Your answer should be an exact copy of every record.

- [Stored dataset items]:
Start of Block
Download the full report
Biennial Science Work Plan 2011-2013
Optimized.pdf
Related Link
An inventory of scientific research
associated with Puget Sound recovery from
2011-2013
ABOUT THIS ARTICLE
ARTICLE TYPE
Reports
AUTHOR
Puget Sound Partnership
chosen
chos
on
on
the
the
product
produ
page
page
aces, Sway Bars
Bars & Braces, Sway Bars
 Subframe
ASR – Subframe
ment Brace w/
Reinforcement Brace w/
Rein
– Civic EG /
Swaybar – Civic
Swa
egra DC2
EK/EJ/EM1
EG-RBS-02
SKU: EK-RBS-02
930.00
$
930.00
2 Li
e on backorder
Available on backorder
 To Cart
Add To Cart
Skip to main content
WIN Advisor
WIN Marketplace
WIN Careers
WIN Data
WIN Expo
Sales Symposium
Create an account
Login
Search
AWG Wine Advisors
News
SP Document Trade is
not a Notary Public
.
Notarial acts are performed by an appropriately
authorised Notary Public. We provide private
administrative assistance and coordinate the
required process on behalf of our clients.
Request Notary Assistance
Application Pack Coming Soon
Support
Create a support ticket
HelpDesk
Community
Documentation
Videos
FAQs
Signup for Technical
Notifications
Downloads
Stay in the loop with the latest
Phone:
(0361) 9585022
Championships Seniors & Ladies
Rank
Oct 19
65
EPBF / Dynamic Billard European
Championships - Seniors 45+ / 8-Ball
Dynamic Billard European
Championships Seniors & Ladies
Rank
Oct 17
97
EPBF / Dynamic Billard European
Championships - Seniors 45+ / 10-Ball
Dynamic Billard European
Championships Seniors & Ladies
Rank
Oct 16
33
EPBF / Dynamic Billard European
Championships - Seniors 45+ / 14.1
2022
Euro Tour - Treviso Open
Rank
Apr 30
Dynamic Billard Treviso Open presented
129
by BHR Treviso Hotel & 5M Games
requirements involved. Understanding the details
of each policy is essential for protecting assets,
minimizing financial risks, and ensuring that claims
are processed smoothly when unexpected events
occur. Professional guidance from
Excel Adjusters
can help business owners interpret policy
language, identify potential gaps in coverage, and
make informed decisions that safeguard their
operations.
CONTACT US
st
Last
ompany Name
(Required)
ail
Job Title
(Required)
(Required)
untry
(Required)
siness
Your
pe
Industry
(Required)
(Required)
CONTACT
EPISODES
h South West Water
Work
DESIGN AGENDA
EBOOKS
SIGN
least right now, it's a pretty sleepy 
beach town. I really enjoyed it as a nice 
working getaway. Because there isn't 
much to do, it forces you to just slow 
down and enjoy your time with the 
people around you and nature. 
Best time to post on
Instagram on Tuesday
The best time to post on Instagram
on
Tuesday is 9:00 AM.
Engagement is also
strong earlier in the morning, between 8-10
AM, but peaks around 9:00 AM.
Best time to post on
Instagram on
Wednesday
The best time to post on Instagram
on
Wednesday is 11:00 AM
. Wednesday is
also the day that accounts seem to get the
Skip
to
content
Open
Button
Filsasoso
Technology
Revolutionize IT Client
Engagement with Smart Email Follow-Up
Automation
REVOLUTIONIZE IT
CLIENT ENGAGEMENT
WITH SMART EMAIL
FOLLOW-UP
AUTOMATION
End of Block
- [Answer for the task]:
Download the full report
Biennial Science Work Plan 2011-2013
Optimized.pdf
Related Link
An inventory of scientific research
associated with Puget Sound recovery from
2011-2013
ABOUT THIS ARTICLE
ARTICLE TYPE
Reports
AUTHOR
Puget Sound Partnership
chosen
chos
on
on
the
the
product
produ
page
page
aces, Sway Bars
Bars & Braces, Sway Bars
 Subframe
ASR – Subframe
ment Brace w/
Reinforcement Brace w/
Rein
– Civic EG /
Swaybar – Civic
Swa
egra DC2
EK/EJ/EM1
EG-RBS-02
SKU: EK-RBS-02
930.00
$
930.00
2 Li
e on backorder
Available on backorder
 To Cart
Add To Cart
Skip to main content
WIN Advisor
WIN Marketplace
WIN Careers
WIN Data
WIN Expo
Sales Symposium
Create an account
Login
Search
AWG Wine Advisors
News
SP Document Trade is
not a Notary Public
.
Notarial acts are performed by an appropriately
authorised Notary Public. We provide private
administrative assistance and coordinate the
required process on behalf of our clients.
Request Notary Assistance
Application Pack Coming Soon
Support
Create a support ticket
HelpDesk
Community
Documentation
Videos
FAQs
Signup for Technical
Notifications
Downloads
Stay in the loop with the latest
Phone:
(0361) 9585022
Championships Seniors & Ladies
Rank
Oct 19
65
EPBF / Dynamic Billard European
Championships - Seniors 45+ / 8-Ball
Dynamic Billard European
Championships Seniors & Ladies
Rank
Oct 17
97
EPBF / Dynamic Billard European
Championships - Seniors 45+ / 10-Ball
Dynamic Billard European
Championships Seniors & Ladies
Rank
Oct 16
33
EPBF / Dynamic Billard European
Championships - Seniors 45+ / 14.1
2022
Euro Tour - Treviso Open
Rank
Apr 30
Dynamic Billard Treviso Open presented
129
by BHR Treviso Hotel & 5M Games
requirements involved. Understanding the details
of each policy is essential for protecting assets,
minimizing financial risks, and ensuring that claims
are processed smoothly when unexpected events
occur. Professional guidance from
Excel Adjusters
can help business owners interpret policy
language, identify potential gaps in coverage, and
make informed decisions that safeguard their
operations.
CONTACT US
st
Last
ompany Name
(Required)
ail
Job Title
(Required)
(Required)
untry
(Required)
siness
Your
pe
Industry
(Required)
(Required)
CONTACT
EPISODES
h South West Water
Work
DESIGN AGENDA
EBOOKS
SIGN
least right now, it's a pretty sleepy 
beach town. I really enjoyed it as a nice 
working getaway. Because there isn't 
much to do, it forces you to just slow 
down and enjoy your time with the 
people around you and nature. 
Best time to post on
Instagram on Tuesday
The best time to post on Instagram
on
Tuesday is 9:00 AM.
Engagement is also
strong earlier in the morning, between 8-10
AM, but peaks around 9:00 AM.
Best time to post on
Instagram on
Wednesday
The best time to post on Instagram
on
Wednesday is 11:00 AM
. Wednesday is
also the day that accounts seem to get the
Skip
to
content
Open
Button
Filsasoso
Technology
Revolutionize IT Client
Engagement with Smart Email Follow-Up
Automation
REVOLUTIONIZE IT
CLIENT ENGAGEMENT
WITH SMART EMAIL
FOLLOW-UP
AUTOMATION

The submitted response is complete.